A movie a few years ago, I forget the name, portrayed Tom Dewey as a morbidly corrupt prosecutor---when he was so clean and incorruptible that Dutch Schultz wanted to have him rubbed out. Closer to home...Harry Turtledove wrote a book called The Guns of the South, about time travelers altering the course of the Civil War. At one point, he put a slightly-altered quote from the painter James McNeil Whistler into the mouth of Robert E. Lee---not an historical inaccuracy, but as something I recognized, I tripped over it every time I read the book.
(Oh...and, remember, too, in the 1920s, the first magazine devoted to science fiction was launched. (Amazing Stories, 1926.))
MattLeo--I feel the same way about that time period, though my thoughts are not so eloquently phrased.
It was such an amazing time historically, but the thing that really drew me to that time period for THIS story is the huge divide between the people that were on the cutting edge of technological advances and the people that weren't.

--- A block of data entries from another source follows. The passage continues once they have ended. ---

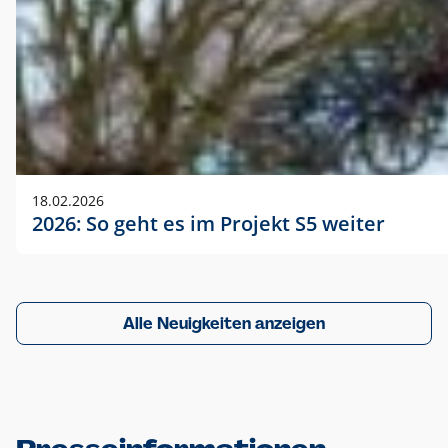
18.02.2026
2026: So geht es im Projekt S5 weiter
Alle Neuigkeiten anzeigen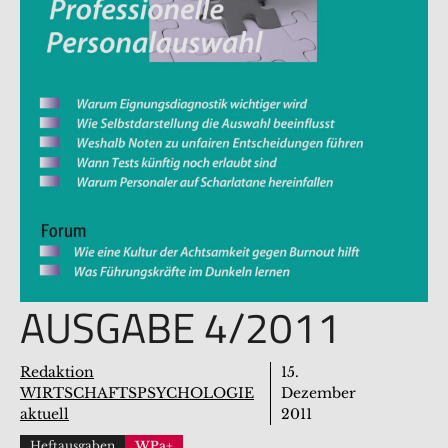
AUSGABE 4/2011
Redaktion
15.
WIRTSCHAFTSPSYCHOLOGIE
Dezember
aktuell
2011
Heftausgaben
WPa+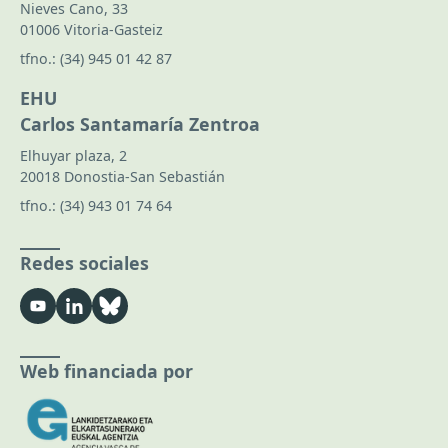
Nieves Cano, 33
01006 Vitoria-Gasteiz
tfno.:
(34) 945 01 42 87
EHU
Carlos Santamaría Zentroa
Elhuyar plaza, 2
20018 Donostia-San Sebastián
tfno.:
(34) 943 01 74 64
Redes sociales
Web financiada por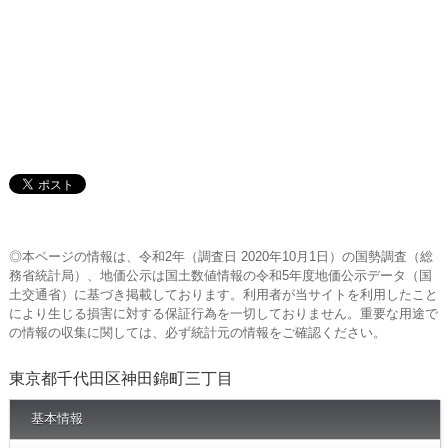
◎本ページの情報は、令和2年（調査日 2020年10月1日）の国勢調査（総
務省統計局）、地価公示は国土数値情報の令和5年度地価公示データ（国
土交通省）に基づき掲載しております。利用者が当サイトを利用したこと
により生じる損害に対する保証行為を一切しておりません。重要な用途で
の情報の収集に関しては、必ず統計元の情報をご確認ください。
東京都千代田区神田錦町三丁目
基本情報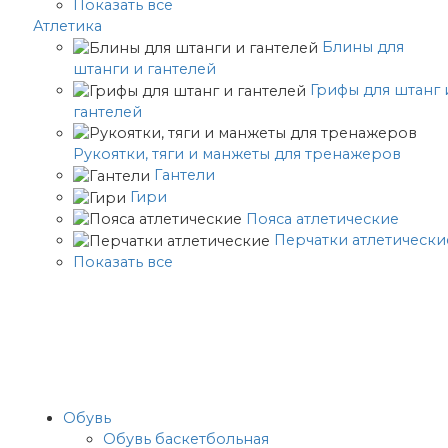
Показать все
Атлетика
Блины для
штанги и гантелей
Грифы для штанг 
гантелей
Рукоятки, тяги и манжеты для тренажеров
Гантели
Гири
Пояса атлетические
Перчатки атлетически
Показать все
Обувь
Обувь баскетбольная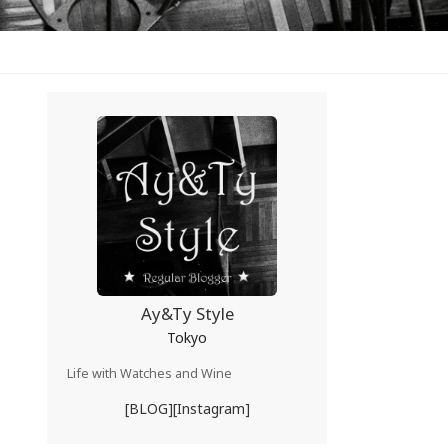
Ay&Ty Style
Tokyo
Life with Watches and Wine
[BLOG]
[Instagram]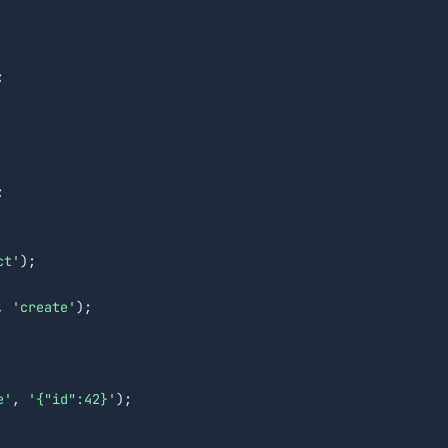


ct'
);

, 
'create'
);

e'
, 
'{"id":42}'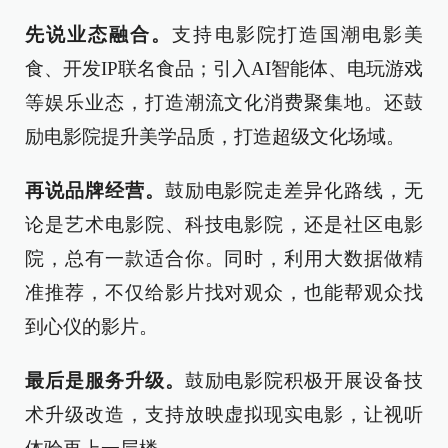
先说业态融合。
支持电影院打造国潮电影美
食、开发IP联名食品；引入AI智能体、电玩游戏
等娱乐业态，打造潮流文化消费聚集地。还鼓
励电影院提升美学品质，打造超级文化场域。
再说品牌经营。
鼓励电影院走差异化路线，无
论是艺术电影院、科技电影院，还是社区电影
院，总有一款适合你。同时，利用大数据做精
准推荐，不仅给影片找对观众，也能帮观众找
到心仪的影片。
最后是服务升级。
鼓励电影院积极开展设备技
术升级改造，支持放映虚拟现实电影，让视听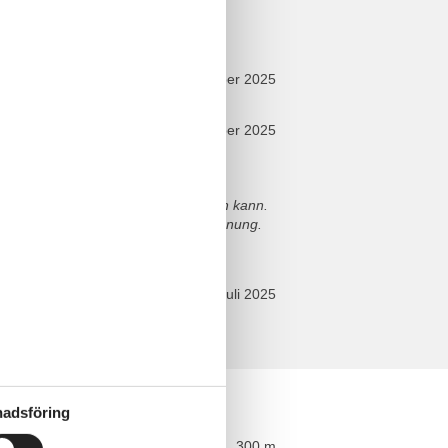
december 2025
oktober 2025
und nahezu perfekt ausgestattete
en Husumer Binnenhafen mit seinen
ste, was man in der Stadt bekommen kann.
sondere auch die Sauberkeit der Wohnung.
nigungspersonal!
juli 2025
sioner
adsföring
ce
rangAvstånd
300 m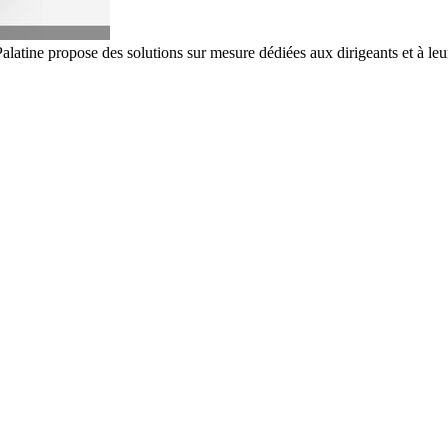
atine propose des solutions sur mesure dédiées aux dirigeants et à leur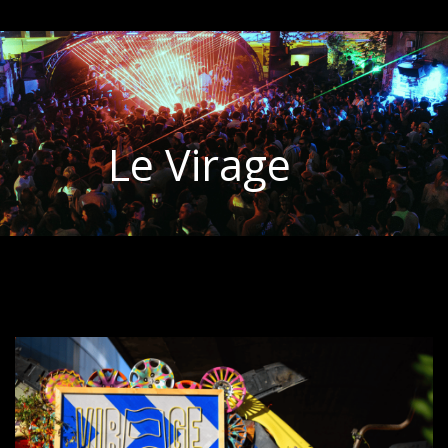
Le Virage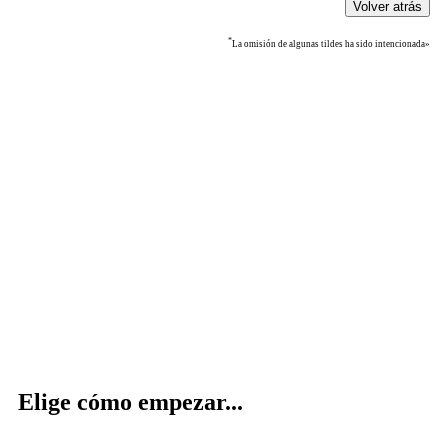
*
La omisión de algunas tildes ha sido intencionada»
Elige cómo empezar...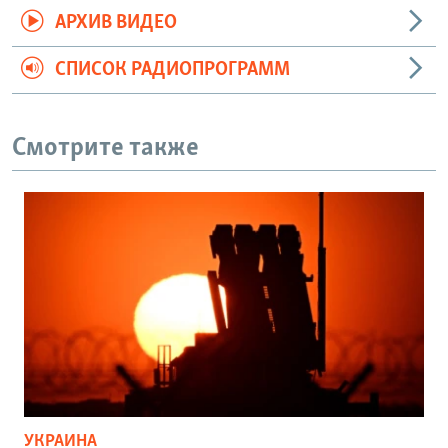
АРХИВ ВИДЕО
СПИСОК РАДИОПРОГРАММ
Смотрите также
УКРАИНА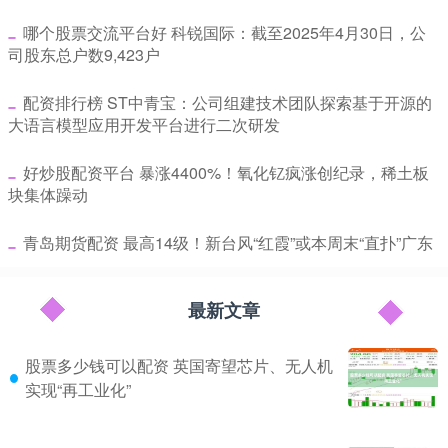
​哪个股票交流平台好 科锐国际：截至2025年4月30日，公
司股东总户数9,423户
​配资排行榜 ST中青宝：公司组建技术团队探索基于开源的
大语言模型应用开发平台进行二次研发
​好炒股配资平台 暴涨4400%！氧化钇疯涨创纪录，稀土板
块集体躁动
​青岛期货配资 最高14级！新台风“红霞”或本周末“直扑”广东
最新文章
股票多少钱可以配资 英国寄望芯片、无人机
实现“再工业化”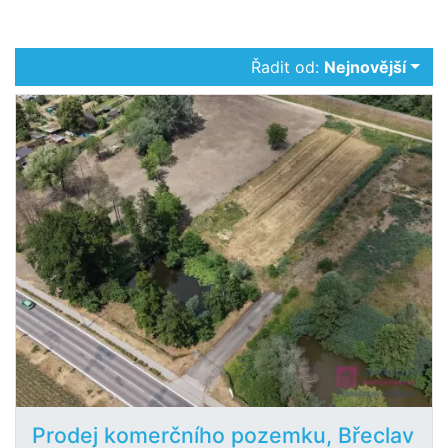
Řadit od:
Nejnovější
Prodej komerčního pozemku, Břeclav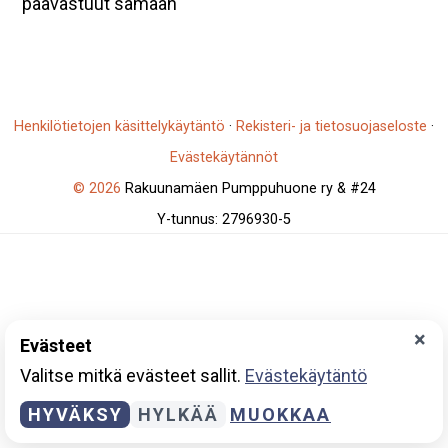
päävastuut samaan
Henkilötietojen käsittelykäytäntö
·
Rekisteri- ja tietosuojaseloste
·
Evästekäytännöt
© 2026
Rakuunamäen Pumppuhuone ry & #24
Y-tunnus: 2796930-5
×
Evästeet
Valitse mitkä evästeet sallit.
Evästekäytäntö
HYVÄKSY
HYLKÄÄ
MUOKKAA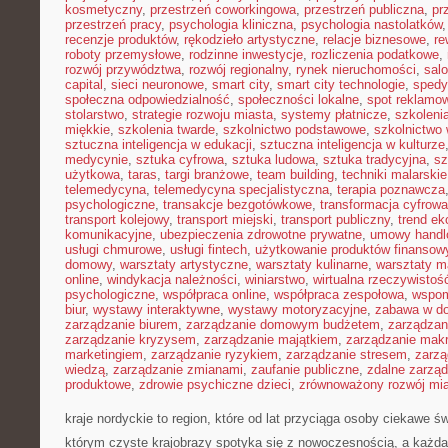
kosmetyczny
,
przestrzeń coworkingowa
,
przestrzeń publiczna
,
pr
przestrzeń pracy
,
psychologia kliniczna
,
psychologia nastolatków
recenzje produktów
,
rękodzieło artystyczne
,
relacje biznesowe
,
re
roboty przemysłowe
,
rodzinne inwestycje
,
rozliczenia podatkowe
,
rozwój przywództwa
,
rozwój regionalny
,
rynek nieruchomości
,
sal
capital
,
sieci neuronowe
,
smart city
,
smart city technologie
,
spedy
społeczna odpowiedzialność
,
społeczności lokalne
,
spot reklamo
stolarstwo
,
strategie rozwoju miasta
,
systemy płatnicze
,
szkoleni
miękkie
,
szkolenia twarde
,
szkolnictwo podstawowe
,
szkolnictwo
sztuczna inteligencja w edukacji
,
sztuczna inteligencja w kulturze
medycynie
,
sztuka cyfrowa
,
sztuka ludowa
,
sztuka tradycyjna
,
sz
użytkowa
,
taras
,
targi branżowe
,
team building
,
techniki malarskie
telemedycyna
,
telemedycyna specjalistyczna
,
terapia poznawcza
psychologiczne
,
transakcje bezgotówkowe
,
transformacja cyfrowa
transport kolejowy
,
transport miejski
,
transport publiczny
,
trend e
komunikacyjne
,
ubezpieczenia zdrowotne prywatne
,
umowy handl
usługi chmurowe
,
usługi fintech
,
użytkowanie produktów finansow
domowy
,
warsztaty artystyczne
,
warsztaty kulinarne
,
warsztaty m
online
,
windykacja należności
,
winiarstwo
,
wirtualna rzeczywistoś
psychologiczne
,
współpraca online
,
współpraca zespołowa
,
wspom
biur
,
wystawy interaktywne
,
wystawy motoryzacyjne
,
zabawa w d
zarządzanie biurem
,
zarządzanie domowym budżetem
,
zarządzan
zarządzanie kryzysem
,
zarządzanie majątkiem
,
zarządzanie mak
marketingiem
,
zarządzanie ryzykiem
,
zarządzanie stresem
,
zarzą
wiedzą
,
zarządzanie zmianami
,
zaufanie publiczne
,
zdalne zarzą
produktowe
,
zdrowie psychiczne dzieci
,
zrównoważony rozwój mi
kraje nordyckie to region, które od lat przyciąga osoby ciekawe ś
którym czyste krajobrazy spotyka się z nowoczesnością, a każda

genevive42 makes a very good point that I can sort it all out much later in the game. I've got a couple of books about daily life in the 20's coming in the mail. I'll peruse those and make a playlist of songs from way back then and that will be my cutting edge research. I'm still not certain if my world will be an Earth with magic or if it will be some other world entirely. That's the fun of Nanowrimo--it happens whether you're ready or not!